C'est avec l'argent ainsi dégagé que la Coalition prévoit corriger une iniquité qui décourage le transfert d'une entreprise à la descendance de ses fondateurs. Quand un propriétaire vend son entreprise à un étranger, son profit est considéré comme un gain en capital. Mais lorsque la société est vendue aux enfants du fondateur, ce gain est considéré comme un dividende. Or, les dividendes sont plus lourdement imposés: ils ne jouissent pas d'une exemption sur les premiers 750 000$ empochés.

Pour doubler cette exemption et l'appliquer aussi bien aux dividendes qu'aux gains en capital, il en coûterait 385 millions de dollars, estime la Coalition. Une somme qui serait financée à même les coupes dans les incitatifs fiscaux.

Ce réaménagement implique toutefois des discussions avec le gouvernement fédéral. Par ailleurs, aucune réforme fiscale ne palliera le désintérêt souvent constaté chez la deuxième ou la troisième génération.

Autre mesure intéressante, le rachat de terres agricoles par de nouvelles mutuelles ou fiducies régionales. Ces mutuelles pourraient les louer à long terme à des producteurs. Cela permettrait aux producteurs plus âgés de monétiser leur investissement et de prendre leur retraite, et à de jeunes producteurs de prendre la relève, sans trop s'endetter. La propriété québécoise des terres serait maintenue, ce qui renforcerait la sécurité alimentaire de la province.
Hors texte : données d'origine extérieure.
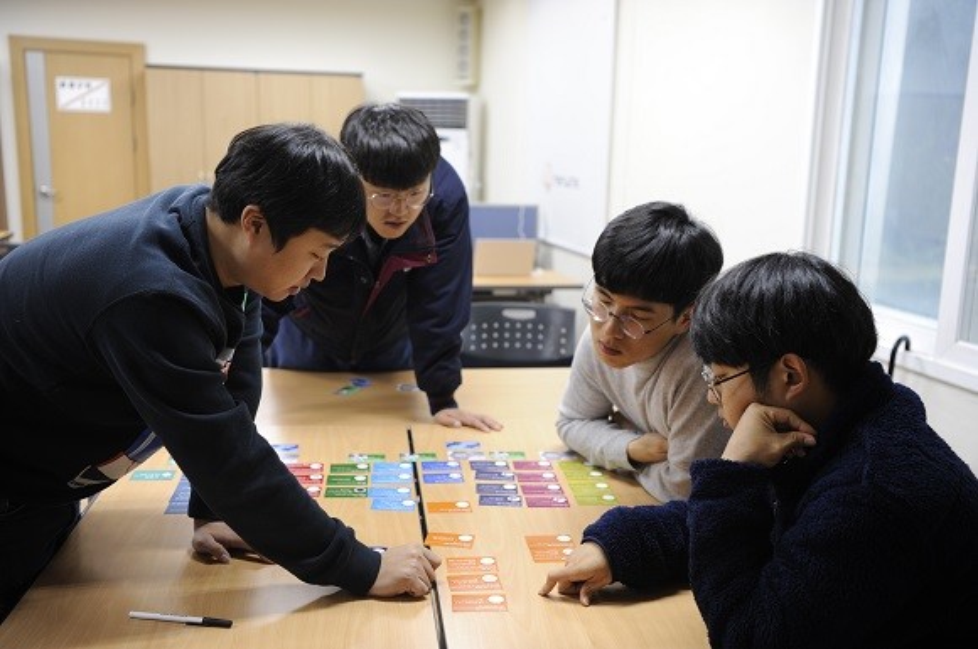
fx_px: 1031
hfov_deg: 50.8
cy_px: 324
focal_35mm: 38
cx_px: 489
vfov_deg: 35.0
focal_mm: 38
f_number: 2.8
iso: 320
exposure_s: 1/30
D'autres mesures sont toutefois plus discutables. Ainsi, la Coalition veut que la Caisse de dépôt et placement et Québec interviennent plus dans l'économie québécoise, un dada de François Legault.
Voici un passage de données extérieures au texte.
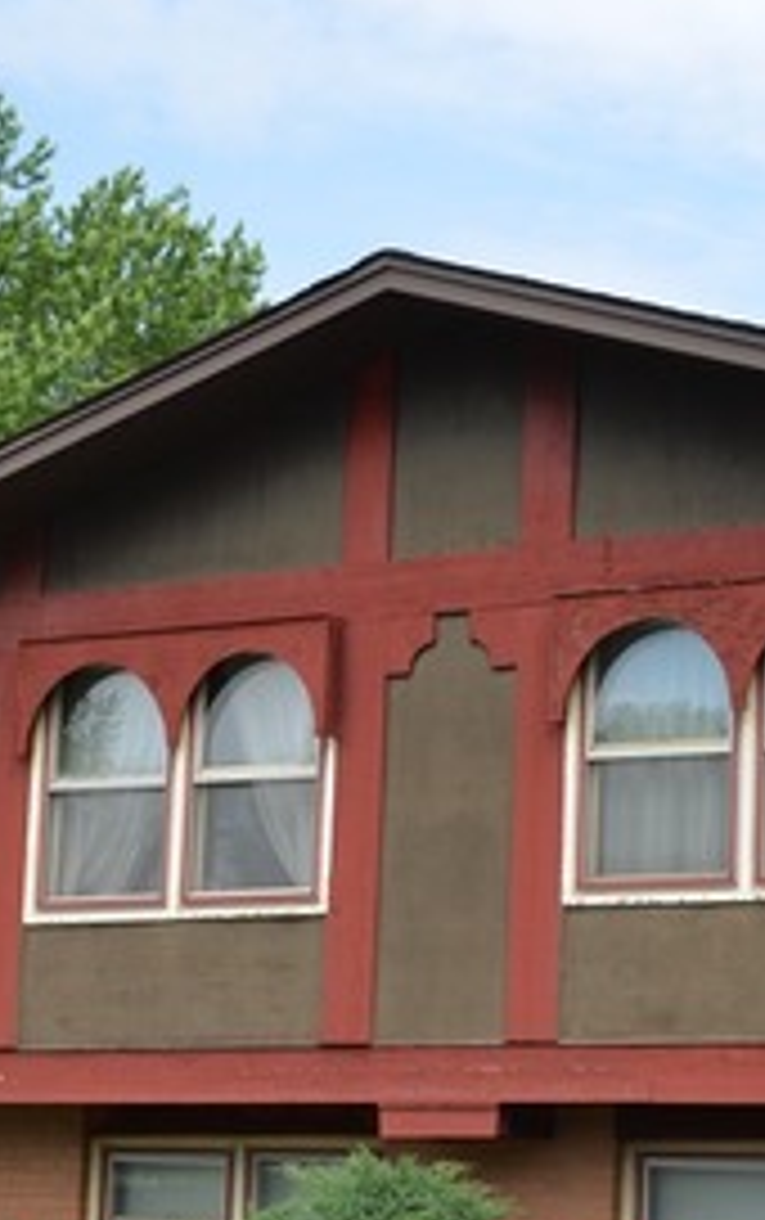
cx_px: 702
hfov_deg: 13.4
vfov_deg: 21.3
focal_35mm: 97
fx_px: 3234
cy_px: 797
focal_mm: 27
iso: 100
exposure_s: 1/250
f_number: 6.3
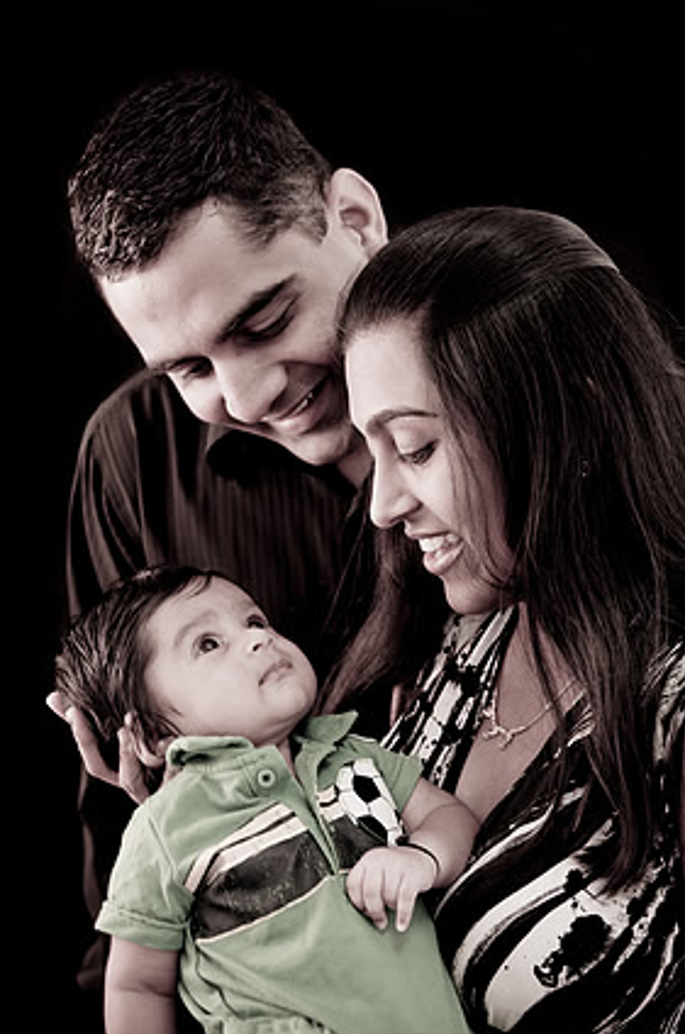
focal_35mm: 51
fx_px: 1461
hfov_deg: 26.4
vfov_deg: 38.9
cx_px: 347
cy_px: 500
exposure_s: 1/60
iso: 100
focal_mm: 32
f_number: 2.8
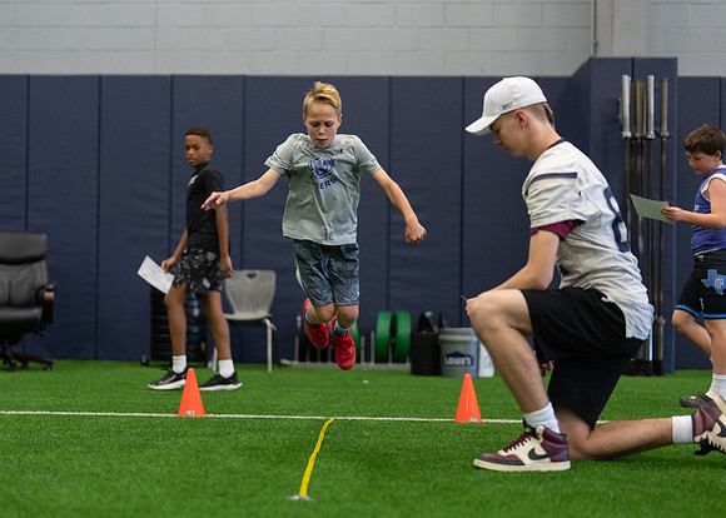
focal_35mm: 62
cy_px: 302
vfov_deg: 22.9
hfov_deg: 31.6
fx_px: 1280
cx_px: 303
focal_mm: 50
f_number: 1.2
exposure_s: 1/1000
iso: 1600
Pour cet ex-ministre péquiste, les droits d'exploration et les redevances minières, même relevées à 16%, sont insuffisants pour que le Québec profite de son sous-sol. Il souhaite que la Caisse consacre 5 milliards à la création d'un fonds d'investissement dans les ressources. Ce fonds investirait non pas dans les actions de sociétés minières, mais dans les projets d'exploitation de ces entreprises au Québec. À cette somme considérable s'ajouteraient les fonds d'investisseurs individuels, sollicités par un appel public à l'épargne.

Mais qui a dit qu'un projet en sol québécois serait nécessairement bien géré? La Caisse s'exposerait à des risques dans une industrie cyclique sans pour autant contrôler la destinée de ces projets à titre de partenaire minoritaire. Si Québec veut profiter du boom des ressources, il est plus simple et moins risqué de relever, disons de 16% à 20%, les redevances sur les profits miniers. Surtout que la Coalition veut consacrer les nouvelles redevances à la réduction de la dette du Québec.
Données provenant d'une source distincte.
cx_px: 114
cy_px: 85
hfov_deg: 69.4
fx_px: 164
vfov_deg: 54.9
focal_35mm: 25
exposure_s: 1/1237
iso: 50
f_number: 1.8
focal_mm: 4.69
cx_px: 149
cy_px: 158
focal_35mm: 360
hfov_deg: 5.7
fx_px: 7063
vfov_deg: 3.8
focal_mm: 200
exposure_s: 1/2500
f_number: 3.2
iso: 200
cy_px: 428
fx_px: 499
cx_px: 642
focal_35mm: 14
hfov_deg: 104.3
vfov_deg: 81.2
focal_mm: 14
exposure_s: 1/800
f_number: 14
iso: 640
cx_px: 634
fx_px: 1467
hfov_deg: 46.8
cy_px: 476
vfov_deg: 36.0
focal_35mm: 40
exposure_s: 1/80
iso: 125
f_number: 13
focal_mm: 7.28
Plus largement, la Coalition revendique des investissements accrus dans les PME en voie d'expansion comme dans les «champions» du Québec.

La Caisse s'est engagée à appuyer les sociétés de taille moyenne avec un potentiel à l'international. Toutefois, ce discours ne s'est pas encore traduit par une hausse marquée de ses investissements au Québec.

Ainsi, il est troublant de constater que la Caisse détient seulement 1% des actions de la Banque Nationale, une institution névralgique pour Montréal. (Surtout que la Nationale ne dispose d'aucune dragée toxique pour l'aider à contrer une offre d'achat non sollicitée.) Or, on ne peut pas prétendre que son action représentait un mauvais investissement ces 12 derniers mois.

Toutefois, exiger de la Caisse qu'elle détienne des participations d'influence dans les «champions» du Québec immobiliserait une grande partie de son actif. Tout en lui faisant courir des risques élevés qui menaceraient le rendement dont dépendent des millions de retraités.

Sous la direction du chef des placements, Roland Lescure, la Caisse privilégie une pondération par industrie plutôt que par région géographique. Cette approche paraît mieux adaptée à une économie mondialisée.

Laissons aux nouveaux gestionnaires de la Caisse la latitude dont ils ont besoin pour faire leur travail. Laissons-leur le temps de faire leurs preuves. De Provigo à Vidéotron, la Caisse a un historique d'interventions ratées au nom d'un nationalisme aveugle. Après le fiasco du papier commercial, qui s'explique par la recherche du rendement à tout prix, les retraités québécois n'ont plus les moyens de faire les frais d'un autre égarement.